GetCandidates shows candidates but FixFragment doesn't correct the sentence
Hi everybody,
I trained a model for spanish spellchecking and I'm using it to correct some ocr's files (I'm making a full process digitalizing some very old typewriter documents and want to enhance the text result). The problem I have now is that the model show me some candidates when I use GetCandidates but it doesn't change it when using FixFragment. I wonder if it's something todo with context (n-grams and so) or perhaps with the symbols that are in the sentece.
Here is an example: text = 'posee respectívámente en las localí&ades de Carlos M. Naón' corrector.GetCandidates(['localí&ades'],0) -> ('localidades', 'localí&ades', 'localicades', 'localizades') corrector.FixFragment(text) -> 'posee respectívamente en las local&ades de Carlos M. Naón'
It corrects "respectívámente" but it only erase the 'i' in "localí&ades". Maybe its about the tokens it uses to check when a word starts and ends.
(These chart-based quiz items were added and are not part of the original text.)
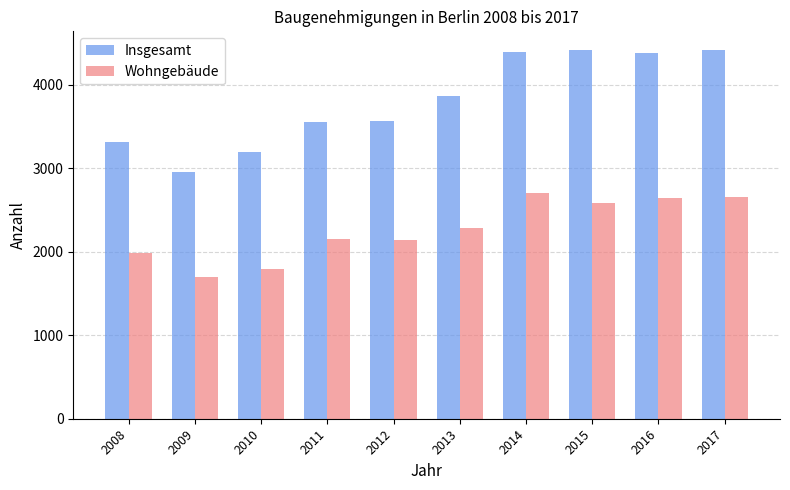

How many categories are shown in the chart?

10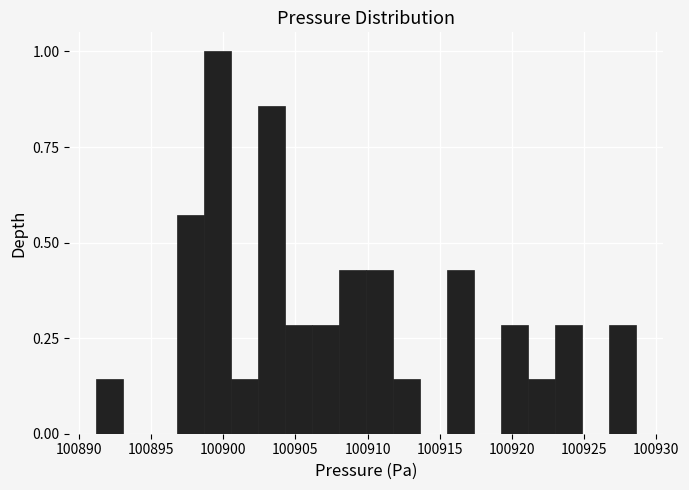

Around what value on the x-axis is the tallest bar? Give the approximate position of its centre, as read against the axis.

100899.5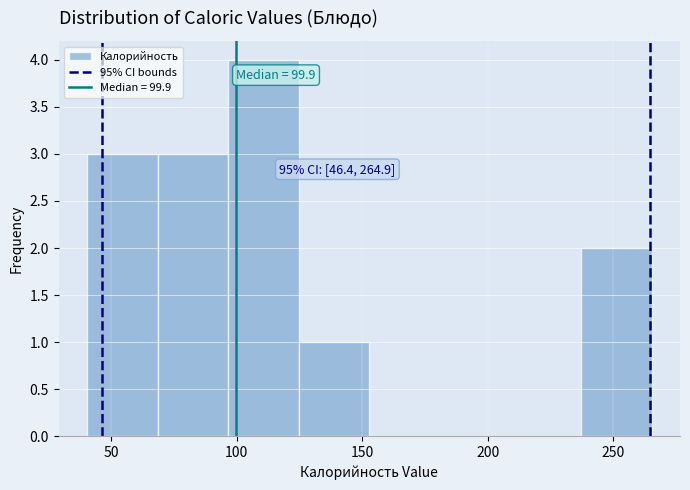

Which range on the x-axis has the tallest bar?

95 to 125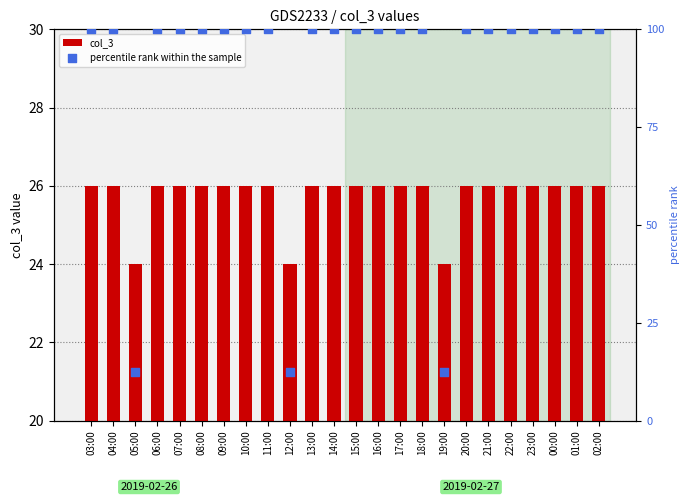

Which series reaches the maximum Y coordinate?

percentile rank within the sample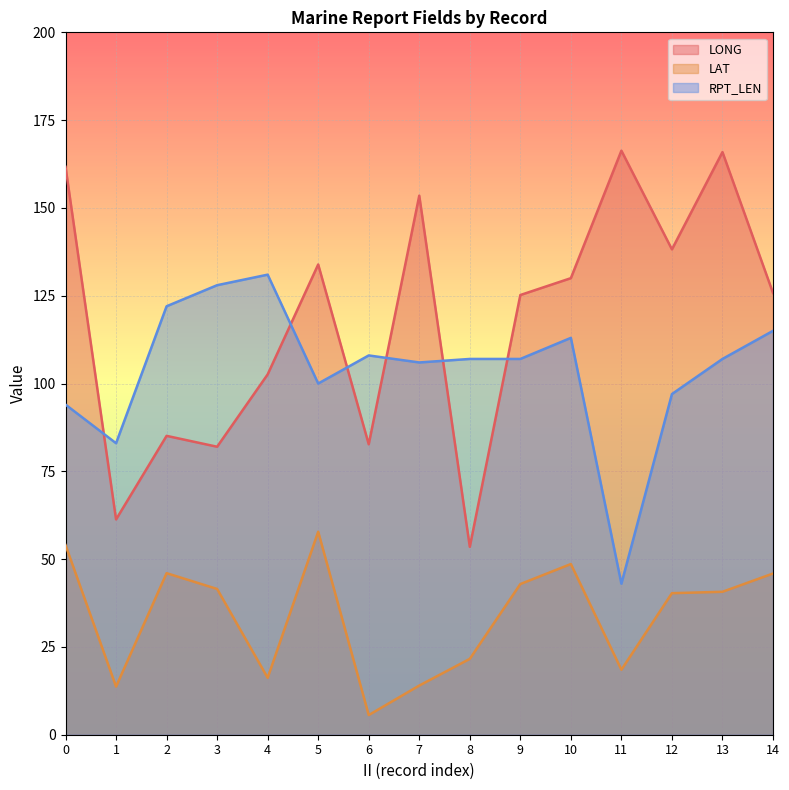

What is the difference between the highest and lowest values at 21?

139.5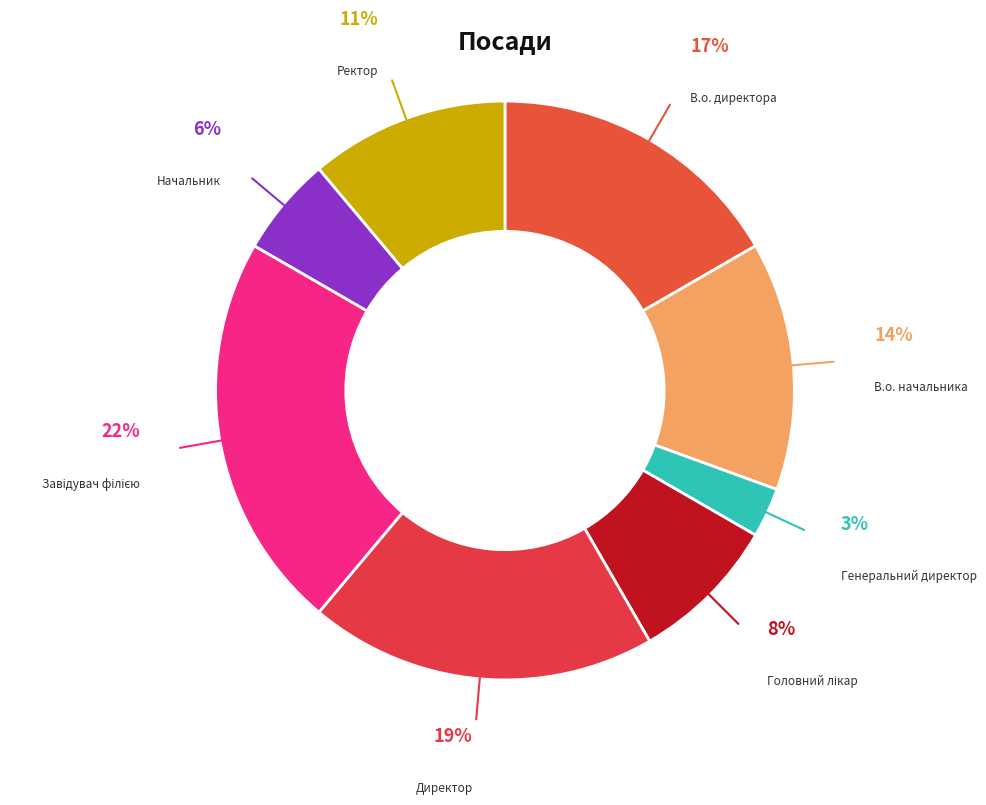

Count the number of slices in the pie.

8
Another example without special characters: text='con anterioridad a la sanción de la ley' corrector.FixFragment(text) -> 'con anterioridad la la canción de la ley'
It changes "sanción" with "canción" but if a GetCandidates, "sanción" is okey. corrector.GetCandidates(['sanción'],0) -> ('sanción', 'canción', 'sanación', 'sanchón', 'sención', 'anción', 'sancion', 'sanión', 'kanción', 'sunción', 'sandión', 'sancián', 'sansión', 'sanció')
I think this issue is similar to https://github.com/bakwc/JamSpell/issues/85
Thanks for the help!
Currently it don't expect special tokens inside words. You can try to replace all tokens inside words to some character - in this case it should start to correct them. I will think how to handle this case better.
Thanks, I'll try that. Another workaround I'm thinking but don't know if will work is to re-train the model adding to the alphabet txt the symbols so it recognize when doing the spellchecking.
Another workaround I'm thinking but don't know if will work is to re-train the model adding to the alphabet txt the symbols so it recognize when doing the spellchecking.
Yes, it should work even better. You can try on a small corpus first and let me know if it helps.